Transcribed page contents:

>>>

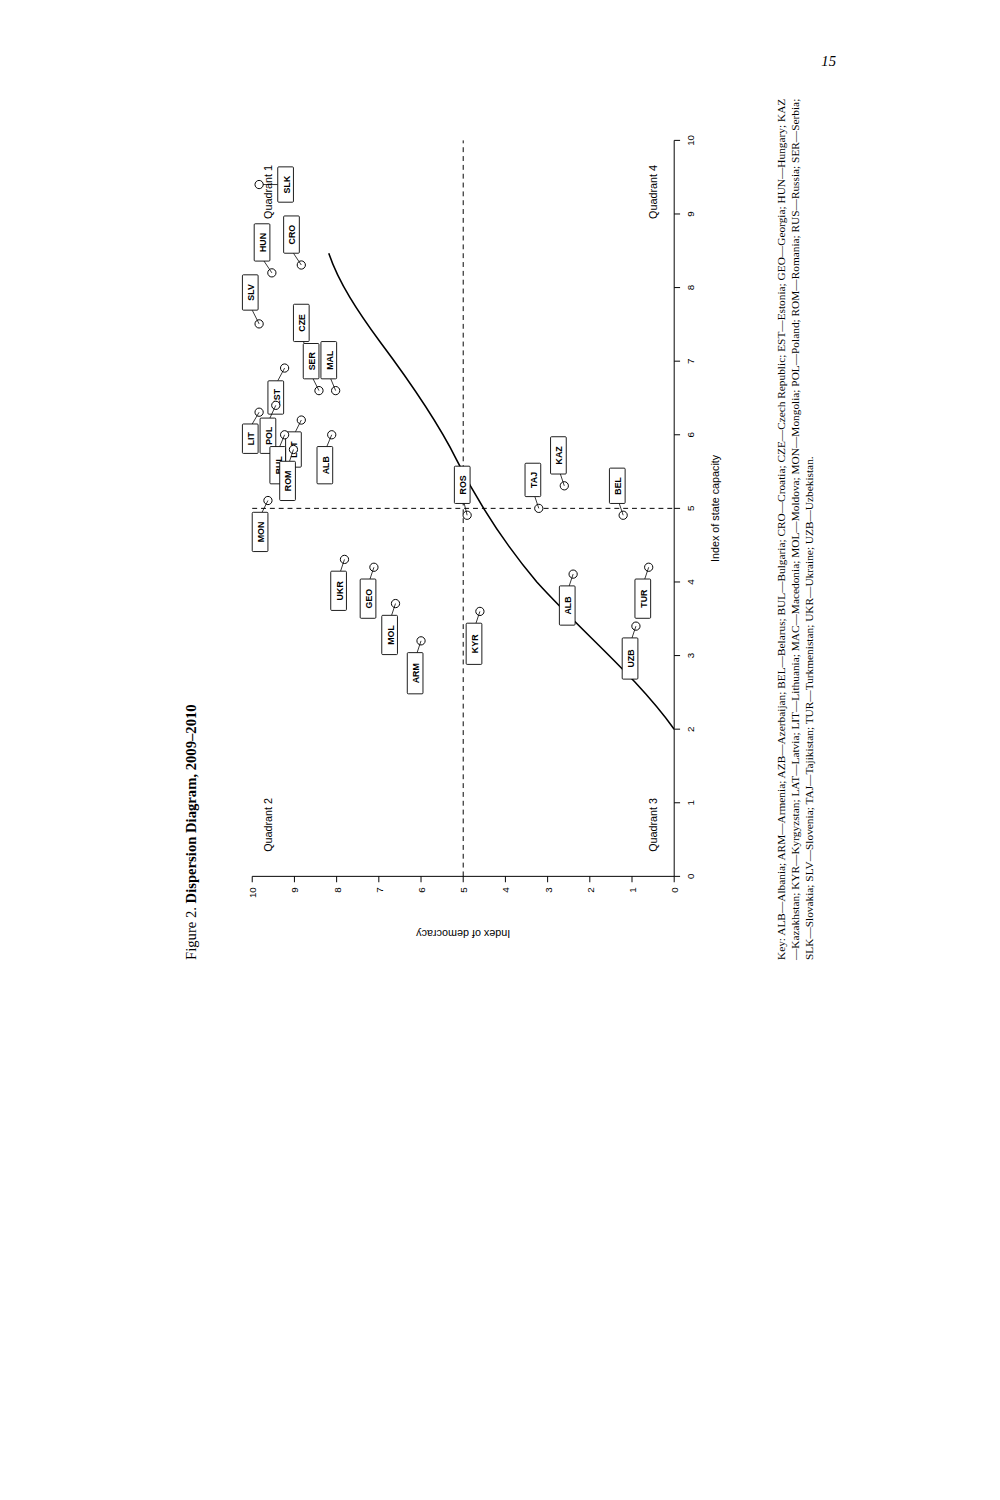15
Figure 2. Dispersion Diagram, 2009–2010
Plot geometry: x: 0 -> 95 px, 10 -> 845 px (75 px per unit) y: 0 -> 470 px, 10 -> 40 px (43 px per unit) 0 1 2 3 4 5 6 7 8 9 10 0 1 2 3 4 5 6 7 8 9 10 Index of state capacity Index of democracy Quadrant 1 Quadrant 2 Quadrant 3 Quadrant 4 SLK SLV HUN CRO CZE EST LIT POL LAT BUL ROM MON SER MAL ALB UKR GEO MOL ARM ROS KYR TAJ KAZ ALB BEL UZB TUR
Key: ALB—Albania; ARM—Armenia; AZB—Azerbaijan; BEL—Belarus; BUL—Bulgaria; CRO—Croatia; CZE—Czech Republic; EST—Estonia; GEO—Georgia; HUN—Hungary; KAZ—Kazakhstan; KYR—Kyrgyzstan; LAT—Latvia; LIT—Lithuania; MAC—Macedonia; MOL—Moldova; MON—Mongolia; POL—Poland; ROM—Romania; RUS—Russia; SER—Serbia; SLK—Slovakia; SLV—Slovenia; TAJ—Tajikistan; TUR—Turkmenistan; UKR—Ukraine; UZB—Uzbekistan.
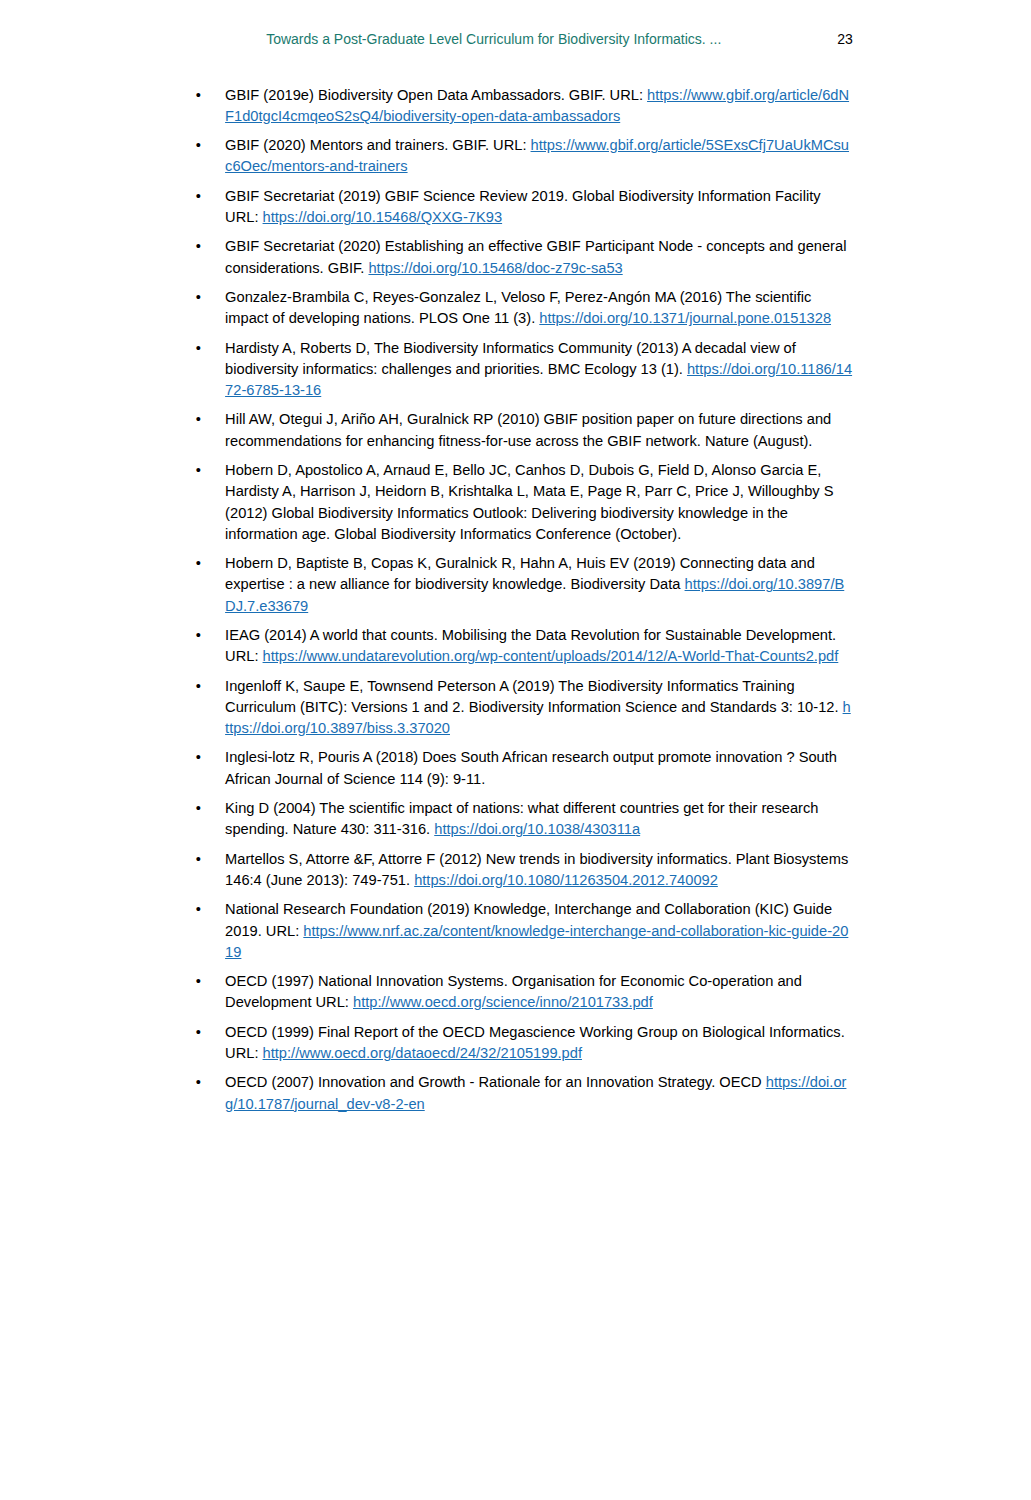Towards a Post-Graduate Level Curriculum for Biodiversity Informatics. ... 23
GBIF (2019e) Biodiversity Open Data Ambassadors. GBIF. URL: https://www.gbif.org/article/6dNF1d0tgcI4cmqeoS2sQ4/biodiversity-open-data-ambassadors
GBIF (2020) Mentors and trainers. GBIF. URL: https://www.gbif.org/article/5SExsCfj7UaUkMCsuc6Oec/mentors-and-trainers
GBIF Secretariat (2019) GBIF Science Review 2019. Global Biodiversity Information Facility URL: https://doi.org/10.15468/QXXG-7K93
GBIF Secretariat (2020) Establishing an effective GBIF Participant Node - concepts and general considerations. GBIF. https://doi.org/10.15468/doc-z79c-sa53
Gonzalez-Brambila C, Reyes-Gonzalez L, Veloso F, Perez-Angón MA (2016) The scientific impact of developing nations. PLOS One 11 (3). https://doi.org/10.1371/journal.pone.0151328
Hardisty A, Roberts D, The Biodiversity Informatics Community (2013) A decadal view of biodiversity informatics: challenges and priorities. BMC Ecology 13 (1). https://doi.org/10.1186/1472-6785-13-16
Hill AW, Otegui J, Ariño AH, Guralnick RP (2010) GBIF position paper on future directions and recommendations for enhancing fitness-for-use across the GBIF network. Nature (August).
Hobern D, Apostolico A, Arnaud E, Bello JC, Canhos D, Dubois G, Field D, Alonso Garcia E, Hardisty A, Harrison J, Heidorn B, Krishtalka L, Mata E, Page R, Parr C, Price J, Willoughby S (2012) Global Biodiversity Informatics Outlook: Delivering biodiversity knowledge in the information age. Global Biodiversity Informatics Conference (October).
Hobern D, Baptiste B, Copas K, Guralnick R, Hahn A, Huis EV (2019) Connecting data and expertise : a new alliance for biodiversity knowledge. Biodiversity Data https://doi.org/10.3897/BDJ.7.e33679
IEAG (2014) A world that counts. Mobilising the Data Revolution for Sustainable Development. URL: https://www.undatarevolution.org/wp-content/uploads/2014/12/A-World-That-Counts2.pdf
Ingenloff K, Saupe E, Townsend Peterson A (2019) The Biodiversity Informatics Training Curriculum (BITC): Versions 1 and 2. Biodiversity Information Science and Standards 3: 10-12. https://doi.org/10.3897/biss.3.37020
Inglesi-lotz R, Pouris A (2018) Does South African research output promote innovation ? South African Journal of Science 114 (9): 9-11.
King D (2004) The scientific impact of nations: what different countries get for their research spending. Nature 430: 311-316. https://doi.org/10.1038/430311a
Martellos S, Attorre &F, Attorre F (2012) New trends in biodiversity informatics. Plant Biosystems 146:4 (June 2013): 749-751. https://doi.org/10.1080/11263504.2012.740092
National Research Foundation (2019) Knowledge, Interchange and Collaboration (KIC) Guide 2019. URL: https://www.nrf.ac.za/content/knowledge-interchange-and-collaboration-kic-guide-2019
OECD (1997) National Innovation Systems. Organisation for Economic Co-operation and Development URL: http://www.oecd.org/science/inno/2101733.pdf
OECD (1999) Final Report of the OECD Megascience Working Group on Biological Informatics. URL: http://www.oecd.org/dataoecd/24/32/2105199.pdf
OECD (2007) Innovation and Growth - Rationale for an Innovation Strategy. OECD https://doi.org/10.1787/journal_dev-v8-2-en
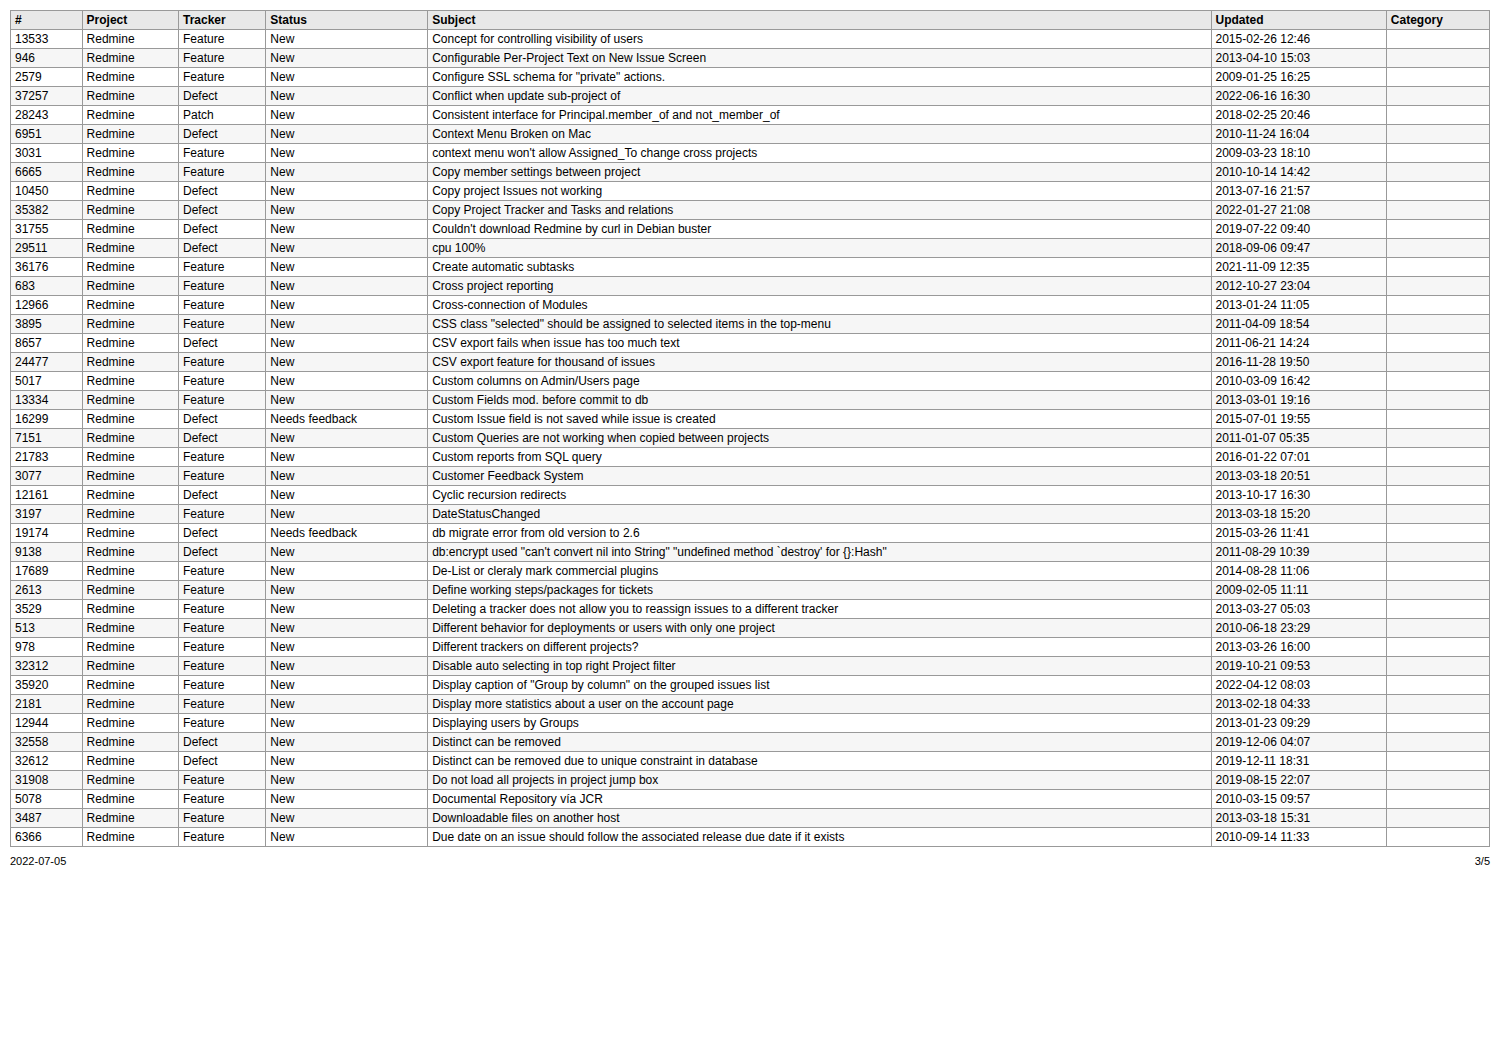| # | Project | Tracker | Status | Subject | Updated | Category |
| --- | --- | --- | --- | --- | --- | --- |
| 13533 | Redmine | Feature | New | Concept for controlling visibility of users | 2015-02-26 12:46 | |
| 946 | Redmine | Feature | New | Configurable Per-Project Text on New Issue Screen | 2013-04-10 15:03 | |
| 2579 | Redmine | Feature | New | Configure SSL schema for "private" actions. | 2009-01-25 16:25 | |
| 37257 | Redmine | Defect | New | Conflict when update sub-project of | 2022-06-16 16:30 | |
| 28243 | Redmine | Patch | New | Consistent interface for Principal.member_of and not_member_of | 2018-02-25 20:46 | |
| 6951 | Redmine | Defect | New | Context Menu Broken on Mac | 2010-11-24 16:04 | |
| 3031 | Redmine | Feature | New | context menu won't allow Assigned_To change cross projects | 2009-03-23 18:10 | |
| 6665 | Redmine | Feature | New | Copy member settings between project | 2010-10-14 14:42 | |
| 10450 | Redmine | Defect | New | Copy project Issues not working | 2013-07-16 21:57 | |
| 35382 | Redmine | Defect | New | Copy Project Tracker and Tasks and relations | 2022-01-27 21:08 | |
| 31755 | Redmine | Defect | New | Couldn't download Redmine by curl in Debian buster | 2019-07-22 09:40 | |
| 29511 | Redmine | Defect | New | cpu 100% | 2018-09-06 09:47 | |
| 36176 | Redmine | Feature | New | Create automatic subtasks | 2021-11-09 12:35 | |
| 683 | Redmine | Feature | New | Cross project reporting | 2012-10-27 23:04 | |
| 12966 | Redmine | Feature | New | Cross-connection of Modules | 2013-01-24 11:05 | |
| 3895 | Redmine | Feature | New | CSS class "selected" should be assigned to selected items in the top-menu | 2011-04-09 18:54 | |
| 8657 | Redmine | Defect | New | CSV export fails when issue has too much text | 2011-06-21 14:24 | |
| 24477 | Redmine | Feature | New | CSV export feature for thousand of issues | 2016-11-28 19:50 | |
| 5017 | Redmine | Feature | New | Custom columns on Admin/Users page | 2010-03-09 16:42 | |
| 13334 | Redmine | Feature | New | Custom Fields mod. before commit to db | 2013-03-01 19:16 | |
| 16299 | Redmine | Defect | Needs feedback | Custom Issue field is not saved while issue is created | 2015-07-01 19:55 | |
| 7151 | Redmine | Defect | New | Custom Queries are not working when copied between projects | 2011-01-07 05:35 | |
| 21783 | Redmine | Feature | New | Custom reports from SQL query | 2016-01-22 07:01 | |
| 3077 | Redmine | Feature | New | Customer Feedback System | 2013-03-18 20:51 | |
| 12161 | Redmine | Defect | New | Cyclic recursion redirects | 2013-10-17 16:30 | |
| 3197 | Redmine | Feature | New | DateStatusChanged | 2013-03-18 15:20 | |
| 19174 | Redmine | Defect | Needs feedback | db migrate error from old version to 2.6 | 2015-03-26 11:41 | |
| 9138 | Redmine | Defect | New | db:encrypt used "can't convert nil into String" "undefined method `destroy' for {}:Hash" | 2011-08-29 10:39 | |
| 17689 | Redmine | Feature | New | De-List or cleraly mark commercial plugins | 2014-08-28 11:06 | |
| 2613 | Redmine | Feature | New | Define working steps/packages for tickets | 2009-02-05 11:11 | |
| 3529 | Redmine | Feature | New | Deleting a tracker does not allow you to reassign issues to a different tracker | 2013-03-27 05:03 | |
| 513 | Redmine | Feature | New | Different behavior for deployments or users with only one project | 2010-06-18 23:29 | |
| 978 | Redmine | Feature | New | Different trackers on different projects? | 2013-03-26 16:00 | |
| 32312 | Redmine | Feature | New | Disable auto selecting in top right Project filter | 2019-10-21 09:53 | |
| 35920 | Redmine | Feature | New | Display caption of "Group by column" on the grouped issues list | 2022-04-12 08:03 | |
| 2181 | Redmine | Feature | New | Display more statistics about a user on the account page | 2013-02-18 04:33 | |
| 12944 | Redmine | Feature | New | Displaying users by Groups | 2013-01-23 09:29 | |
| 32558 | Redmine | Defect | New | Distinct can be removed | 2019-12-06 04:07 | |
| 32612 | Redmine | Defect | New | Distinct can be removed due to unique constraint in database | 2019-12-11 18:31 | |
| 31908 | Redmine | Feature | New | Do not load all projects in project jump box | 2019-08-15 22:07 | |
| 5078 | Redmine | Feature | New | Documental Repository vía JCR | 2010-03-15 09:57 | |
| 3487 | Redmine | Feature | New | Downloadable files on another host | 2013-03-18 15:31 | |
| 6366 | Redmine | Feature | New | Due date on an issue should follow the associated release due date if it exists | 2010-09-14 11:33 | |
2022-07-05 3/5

<<<

## [Exercise brief]
In the entries above, please find the line with "2016-01-22 07:01 | |" and the line with "2013-10-17 16:30 | |", then write out exactly those two lines and every line between them, and nothing more.

## [Solution to this exercise]
| 21783 | Redmine | Feature | New | Custom reports from SQL query | 2016-01-22 07:01 | |
| 3077 | Redmine | Feature | New | Customer Feedback System | 2013-03-18 20:51 | |
| 12161 | Redmine | Defect | New | Cyclic recursion redirects | 2013-10-17 16:30 | |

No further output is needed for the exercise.